田中は、幼い1人娘を育てながら艦長である夫の帰りを毅然(きぜん)とした態度で待ち続ける女性を、見事なまでに演じ切った。「まずはこの映画に参加させて頂き、命の重さ、大切さを改めて感じることができましたことに感謝です。望む望まざるにかかわらず時代に翻弄(ほんろう)されながらも前を向き、必死に生き抜いてきた人々への尊敬の念を抱かずにはいられません」と出演に感謝。「かつてこの国に戦争があったこと、そして今も世界のどこかで尚も起こっている出来事から目を背けず、それを知ることの意義はとても大切だと感じています。たくさんの方々に映画を見ていただきながら改めて平和への想いを感じてくださる時間を過ごして頂ければ幸いです」と作品を通して戦争を知って欲しいと訴えた。
中井は、伊藤整一を演じるにあたり「雪風が持っていた幸運は、艦長や乗員たちとともに雪風自身が呼び寄せたものではないでしょうか」と、雪風への考え方を示した。その上で「『戦いに行く』ということより『人を救う』ことを考える艦は、やはり生き残るのです。人間もまた同じ。いまだに、戦火が止むことのない時代。雪風は、我々にいろいろなことを教えてくれているような気がします」と続けた。
悲運の提督・伊藤整一は、これまでいくつもの作品で描かれてきた。53年の映画「戦艦大和」(阿部豊監督)で高田稔さん、63年の映画「太平洋の翼」(松林宗恵監督)では藤田進さん、81年の映画「連合艦隊」(同)では鶴田浩二さん、90年のフジテレビ系ドラマ「戦艦大和」では仲代達矢(92)同年のTBS系ドラマ「愛と哀しみの海 戦艦大和の悲劇」では田村高廣さん、05年の映画「男たちの大和/YAMATO」(佐藤純彌監督)と名優が演じ続けてきた伊藤を、中井がどう演じるかに注目だ。

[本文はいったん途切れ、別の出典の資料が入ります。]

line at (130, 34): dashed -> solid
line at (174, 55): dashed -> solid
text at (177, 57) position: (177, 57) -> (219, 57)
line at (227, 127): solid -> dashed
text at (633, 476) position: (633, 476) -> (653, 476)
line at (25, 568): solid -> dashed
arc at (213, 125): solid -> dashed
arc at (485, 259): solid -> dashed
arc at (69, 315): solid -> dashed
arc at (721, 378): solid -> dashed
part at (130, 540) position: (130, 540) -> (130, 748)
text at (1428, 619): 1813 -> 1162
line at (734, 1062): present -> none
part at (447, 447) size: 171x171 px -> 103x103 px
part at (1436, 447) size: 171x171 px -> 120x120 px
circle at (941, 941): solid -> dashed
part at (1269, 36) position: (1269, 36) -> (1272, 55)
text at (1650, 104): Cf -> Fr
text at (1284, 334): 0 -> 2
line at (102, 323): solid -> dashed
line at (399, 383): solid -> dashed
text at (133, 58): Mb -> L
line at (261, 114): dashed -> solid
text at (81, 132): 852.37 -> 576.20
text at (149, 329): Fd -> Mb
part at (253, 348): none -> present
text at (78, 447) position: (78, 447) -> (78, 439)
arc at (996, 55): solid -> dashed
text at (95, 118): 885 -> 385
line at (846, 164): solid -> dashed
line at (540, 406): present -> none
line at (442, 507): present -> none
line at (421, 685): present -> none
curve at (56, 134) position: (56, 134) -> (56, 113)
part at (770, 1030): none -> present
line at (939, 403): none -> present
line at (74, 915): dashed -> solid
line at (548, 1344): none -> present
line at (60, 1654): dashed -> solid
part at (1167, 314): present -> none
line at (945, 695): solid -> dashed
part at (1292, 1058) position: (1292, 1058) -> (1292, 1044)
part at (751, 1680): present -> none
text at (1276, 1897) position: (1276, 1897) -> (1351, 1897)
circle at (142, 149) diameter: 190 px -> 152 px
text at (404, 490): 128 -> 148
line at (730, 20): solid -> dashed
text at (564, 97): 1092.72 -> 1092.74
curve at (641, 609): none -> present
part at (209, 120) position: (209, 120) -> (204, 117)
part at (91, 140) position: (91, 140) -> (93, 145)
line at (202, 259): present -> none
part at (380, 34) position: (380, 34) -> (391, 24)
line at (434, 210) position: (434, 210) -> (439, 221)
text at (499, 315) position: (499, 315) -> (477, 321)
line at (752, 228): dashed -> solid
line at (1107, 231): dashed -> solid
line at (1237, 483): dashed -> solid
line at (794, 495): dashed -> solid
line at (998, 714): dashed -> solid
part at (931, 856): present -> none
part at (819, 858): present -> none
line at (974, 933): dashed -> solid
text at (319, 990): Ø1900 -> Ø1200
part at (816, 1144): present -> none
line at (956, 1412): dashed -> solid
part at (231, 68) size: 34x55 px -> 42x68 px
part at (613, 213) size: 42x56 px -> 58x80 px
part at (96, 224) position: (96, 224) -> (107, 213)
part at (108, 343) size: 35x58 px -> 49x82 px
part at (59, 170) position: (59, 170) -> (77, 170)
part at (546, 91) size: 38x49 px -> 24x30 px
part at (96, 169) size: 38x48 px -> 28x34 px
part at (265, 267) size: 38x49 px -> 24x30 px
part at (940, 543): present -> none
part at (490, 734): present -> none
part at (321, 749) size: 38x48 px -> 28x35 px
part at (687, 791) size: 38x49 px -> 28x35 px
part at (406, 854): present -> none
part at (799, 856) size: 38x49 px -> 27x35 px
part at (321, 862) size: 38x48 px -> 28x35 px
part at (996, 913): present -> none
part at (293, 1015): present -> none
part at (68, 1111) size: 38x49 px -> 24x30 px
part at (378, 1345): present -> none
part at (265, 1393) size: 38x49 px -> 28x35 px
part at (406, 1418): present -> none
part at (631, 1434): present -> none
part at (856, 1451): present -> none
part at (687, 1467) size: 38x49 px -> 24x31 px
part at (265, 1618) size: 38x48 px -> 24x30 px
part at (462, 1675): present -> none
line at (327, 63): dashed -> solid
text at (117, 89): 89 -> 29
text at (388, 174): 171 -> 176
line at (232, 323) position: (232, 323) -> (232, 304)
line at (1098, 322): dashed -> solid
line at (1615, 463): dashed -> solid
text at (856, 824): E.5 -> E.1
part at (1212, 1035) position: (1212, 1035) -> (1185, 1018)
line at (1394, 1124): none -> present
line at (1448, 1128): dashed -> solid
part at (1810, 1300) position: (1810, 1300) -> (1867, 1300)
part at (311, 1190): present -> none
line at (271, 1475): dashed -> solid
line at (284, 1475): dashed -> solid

また、軍令部作戦課長・古庄俊之役を石丸幹二、志津の父葛原芳雄を益岡徹、雪風の砲術長・有馬岩男役を藤本隆宏、航海長・中川義人役を三浦誠己、水雷長・佐々木伊織役を山内圭哉、機関長・藤井道郎役を川口貴弘、主計長・佐藤捨造役を中林大樹、大和艦長・有賀幸作を田中美央が、それぞれ演じる。